** What to produce **
Skip every image and restate the data word for word.

** Exercise inputs **
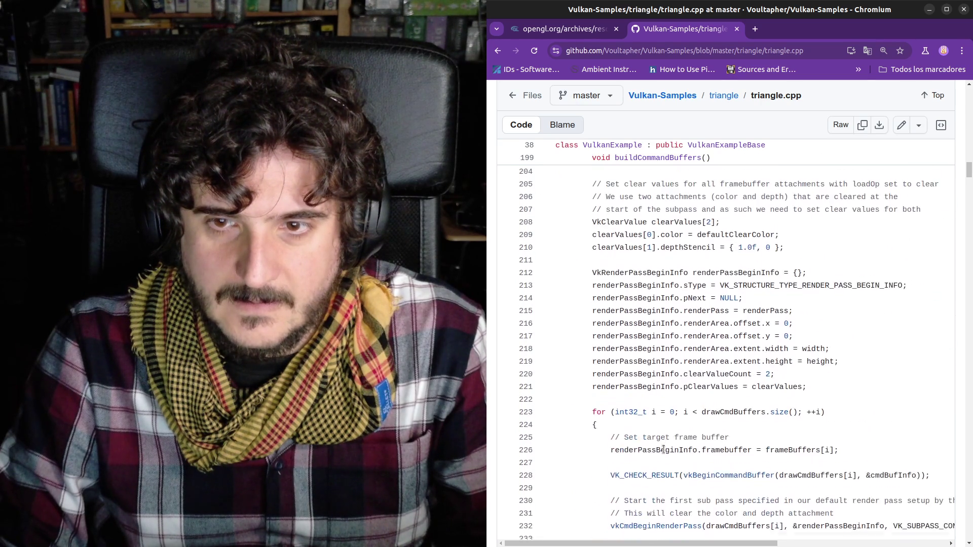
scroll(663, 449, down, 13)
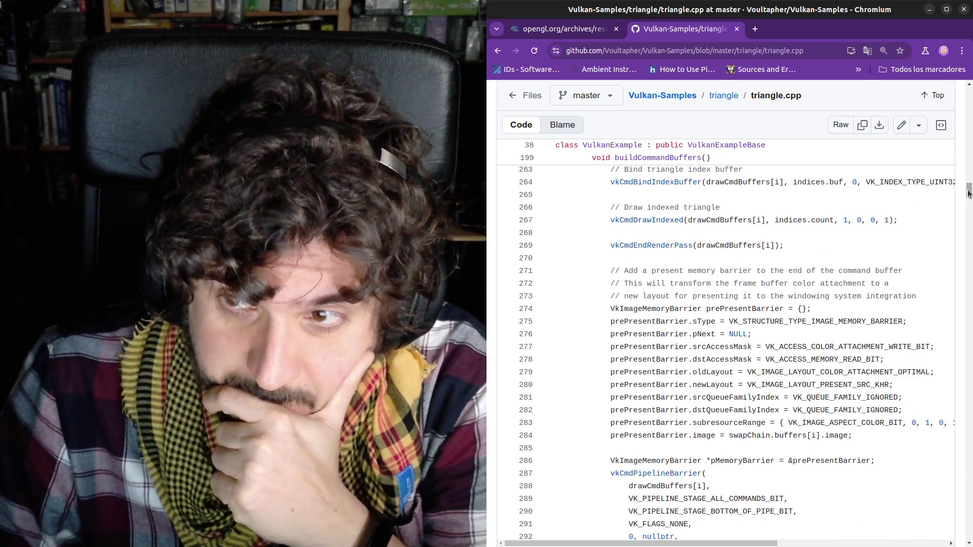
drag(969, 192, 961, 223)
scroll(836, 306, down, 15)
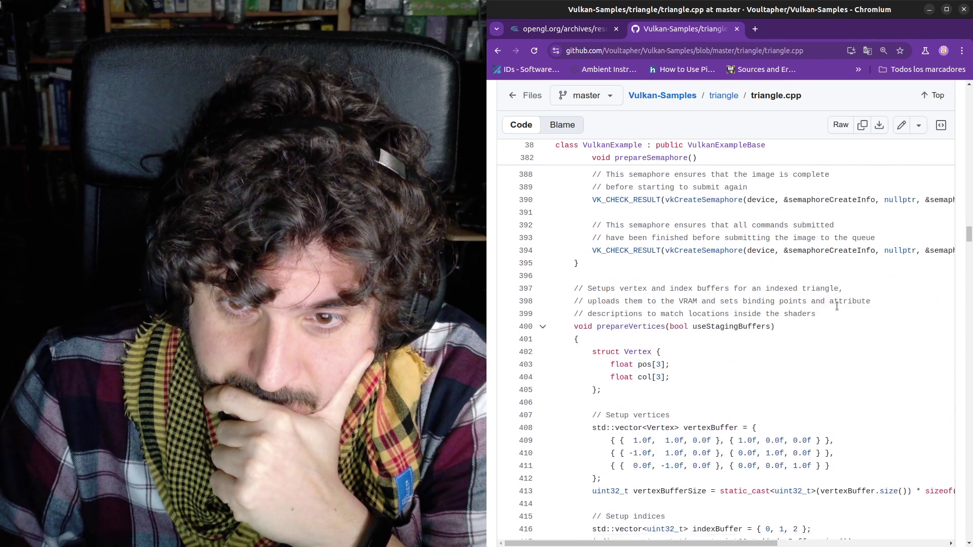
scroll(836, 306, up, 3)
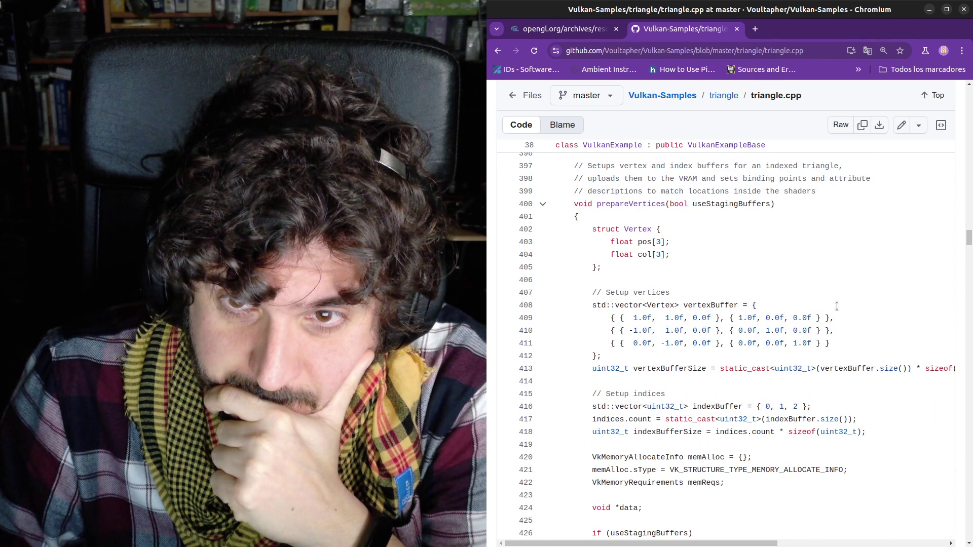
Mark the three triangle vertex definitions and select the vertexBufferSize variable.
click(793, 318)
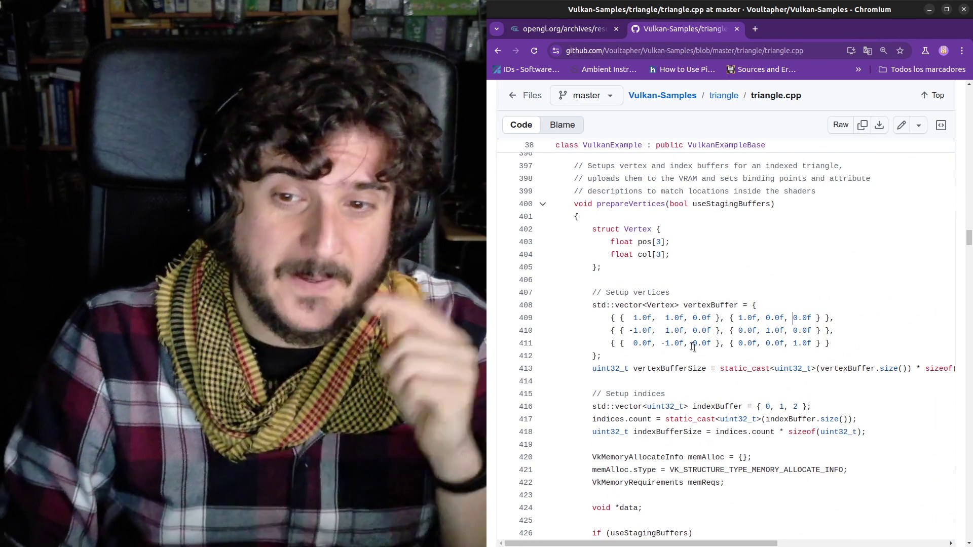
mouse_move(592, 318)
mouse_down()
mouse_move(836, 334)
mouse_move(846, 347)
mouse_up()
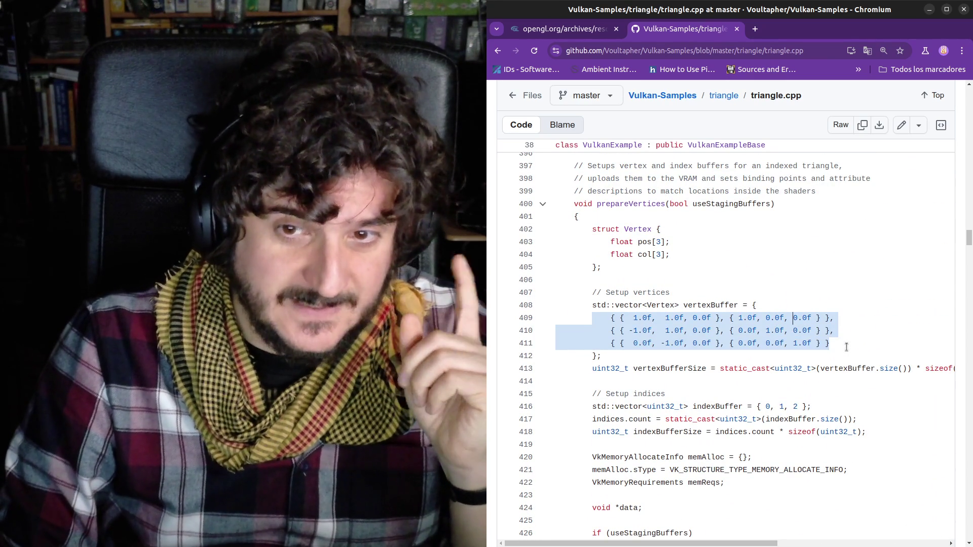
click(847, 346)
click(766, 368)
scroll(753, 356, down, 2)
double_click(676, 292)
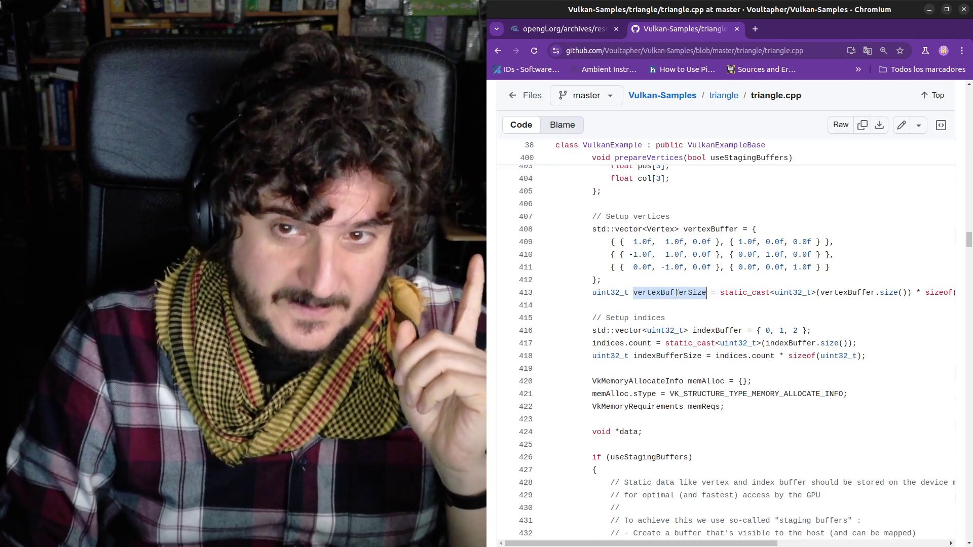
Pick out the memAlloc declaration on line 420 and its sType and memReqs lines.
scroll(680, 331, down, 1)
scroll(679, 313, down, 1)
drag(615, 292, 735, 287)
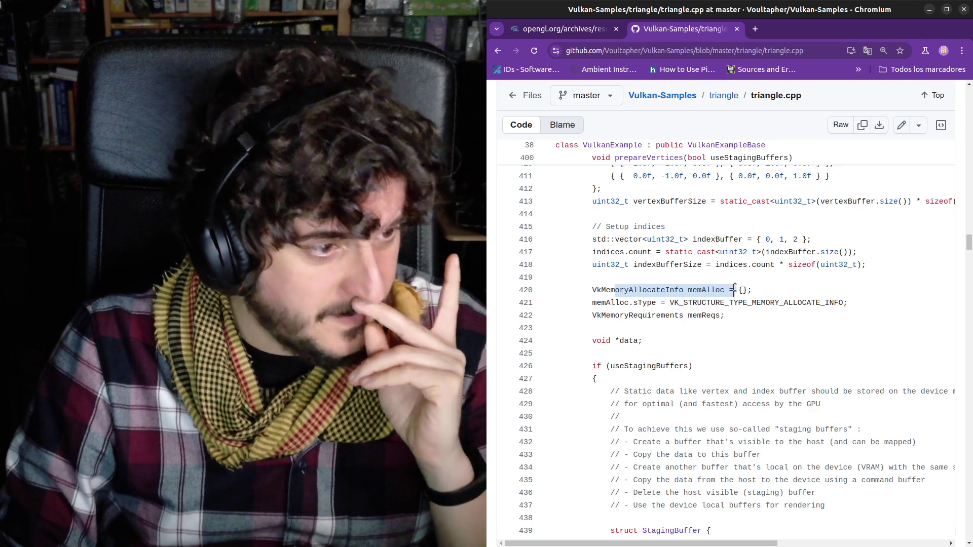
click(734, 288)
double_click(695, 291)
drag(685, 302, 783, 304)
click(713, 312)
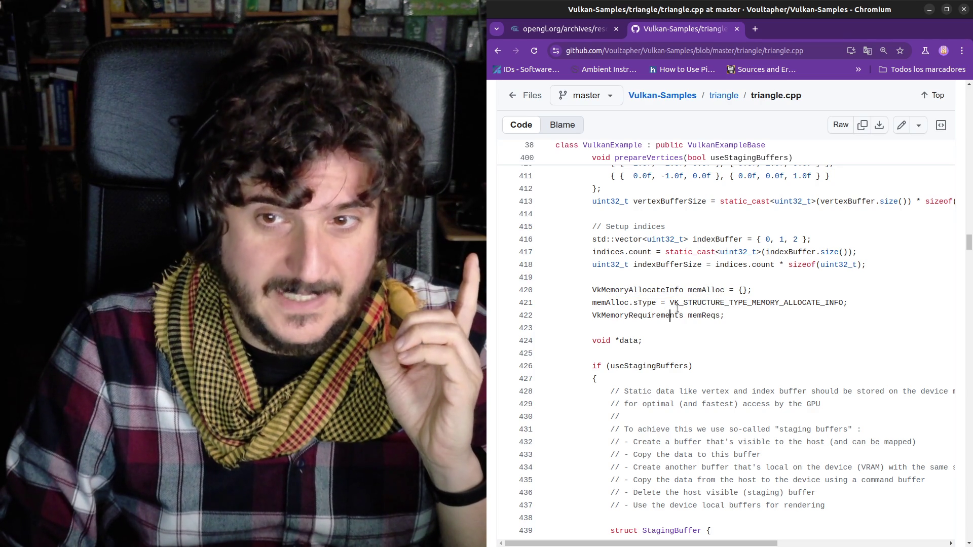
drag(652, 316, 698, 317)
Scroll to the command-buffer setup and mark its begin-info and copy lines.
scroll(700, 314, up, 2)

** Response to this exercise **
scroll(663, 449, down, 13)
drag(969, 192, 961, 223)
scroll(836, 306, down, 15)
scroll(836, 306, up, 3)
Mark the three triangle vertex definitions and select the vertexBufferSize variable.
click(793, 318)
mouse_move(592, 318)
mouse_down()
mouse_move(836, 334)
mouse_move(846, 347)
mouse_up()
click(847, 346)
click(766, 368)
scroll(753, 356, down, 2)
double_click(676, 292)
Pick out the memAlloc declaration on line 420 and its sType and memReqs lines.
scroll(680, 331, down, 1)
scroll(679, 313, down, 1)
drag(615, 292, 735, 287)
click(734, 288)
double_click(695, 291)
drag(685, 302, 783, 304)
click(713, 312)
drag(652, 316, 698, 317)
Scroll to the command-buffer setup and mark its begin-info and copy lines.
scroll(700, 314, up, 2)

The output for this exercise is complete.